Exercise description> Render every line of the material below as a Markdown table with two columns, Row and Line. Number the rows in order and omit any blank lines.

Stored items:
——

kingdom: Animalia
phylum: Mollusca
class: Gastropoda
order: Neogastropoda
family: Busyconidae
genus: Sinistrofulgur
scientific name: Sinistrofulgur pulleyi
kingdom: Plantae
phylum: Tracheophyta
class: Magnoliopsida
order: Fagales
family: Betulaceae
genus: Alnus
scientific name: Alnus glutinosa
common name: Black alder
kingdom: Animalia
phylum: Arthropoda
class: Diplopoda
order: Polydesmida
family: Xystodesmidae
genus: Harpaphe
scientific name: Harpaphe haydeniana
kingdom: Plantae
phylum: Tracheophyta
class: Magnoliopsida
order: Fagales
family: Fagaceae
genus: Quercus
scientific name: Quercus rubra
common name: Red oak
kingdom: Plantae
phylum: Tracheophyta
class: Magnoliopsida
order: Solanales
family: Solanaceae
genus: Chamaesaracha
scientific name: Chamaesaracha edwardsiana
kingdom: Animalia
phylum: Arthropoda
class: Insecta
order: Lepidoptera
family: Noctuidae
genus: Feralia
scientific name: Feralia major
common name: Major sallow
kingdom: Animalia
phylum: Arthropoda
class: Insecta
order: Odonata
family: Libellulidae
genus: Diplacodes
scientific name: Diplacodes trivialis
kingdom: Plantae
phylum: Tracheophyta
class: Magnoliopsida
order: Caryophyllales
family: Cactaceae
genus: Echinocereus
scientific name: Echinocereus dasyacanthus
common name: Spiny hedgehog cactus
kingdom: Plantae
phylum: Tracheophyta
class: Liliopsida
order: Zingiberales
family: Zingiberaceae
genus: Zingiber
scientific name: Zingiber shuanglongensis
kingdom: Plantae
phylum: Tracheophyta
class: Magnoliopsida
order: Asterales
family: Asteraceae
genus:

——

Solution for this exercise>
| Row | Line |
|---|---|
| 1 | kingdom: Animalia |
| 2 | phylum: Mollusca |
| 3 | class: Gastropoda |
| 4 | order: Neogastropoda |
| 5 | family: Busyconidae |
| 6 | genus: Sinistrofulgur |
| 7 | scientific name: Sinistrofulgur pulleyi |
| 8 | kingdom: Plantae |
| 9 | phylum: Tracheophyta |
| 10 | class: Magnoliopsida |
| 11 | order: Fagales |
| 12 | family: Betulaceae |
| 13 | genus: Alnus |
| 14 | scientific name: Alnus glutinosa |
| 15 | common name: Black alder |
| 16 | kingdom: Animalia |
| 17 | phylum: Arthropoda |
| 18 | class: Diplopoda |
| 19 | order: Polydesmida |
| 20 | family: Xystodesmidae |
| 21 | genus: Harpaphe |
| 22 | scientific name: Harpaphe haydeniana |
| 23 | kingdom: Plantae |
| 24 | phylum: Tracheophyta |
| 25 | class: Magnoliopsida |
| 26 | order: Fagales |
| 27 | family: Fagaceae |
| 28 | genus: Quercus |
| 29 | scientific name: Quercus rubra |
| 30 | common name: Red oak |
| 31 | kingdom: Plantae |
| 32 | phylum: Tracheophyta |
| 33 | class: Magnoliopsida |
| 34 | order: Solanales |
| 35 | family: Solanaceae |
| 36 | genus: Chamaesaracha |
| 37 | scientific name: Chamaesaracha edwardsiana |
| 38 | kingdom: Animalia |
| 39 | phylum: Arthropoda |
| 40 | class: Insecta |
| 41 | order: Lepidoptera |
| 42 | family: Noctuidae |
| 43 | genus: Feralia |
| 44 | scientific name: Feralia major |
| 45 | common name: Major sallow |
| 46 | kingdom: Animalia |
| 47 | phylum: Arthropoda |
| 48 | class: Insecta |
| 49 | order: Odonata |
| 50 | family: Libellulidae |
| 51 | genus: Diplacodes |
| 52 | scientific name: Diplacodes trivialis |
| 53 | kingdom: Plantae |
| 54 | phylum: Tracheophyta |
| 55 | class: Magnoliopsida |
| 56 | order: Caryophyllales |
| 57 | family: Cactaceae |
| 58 | genus: Echinocereus |
| 59 | scientific name: Echinocereus dasyacanthus |
| 60 | common name: Spiny hedgehog cactus |
| 61 | kingdom: Plantae |
| 62 | phylum: Tracheophyta |
| 63 | class: Liliopsida |
| 64 | order: Zingiberales |
| 65 | family: Zingiberaceae |
| 66 | genus: Zingiber |
| 67 | scientific name: Zingiber shuanglongensis |
| 68 | kingdom: Plantae |
| 69 | phylum: Tracheophyta |
| 70 | class: Magnoliopsida |
| 71 | order: Asterales |
| 72 | family: Asteraceae |
| 73 | genus: |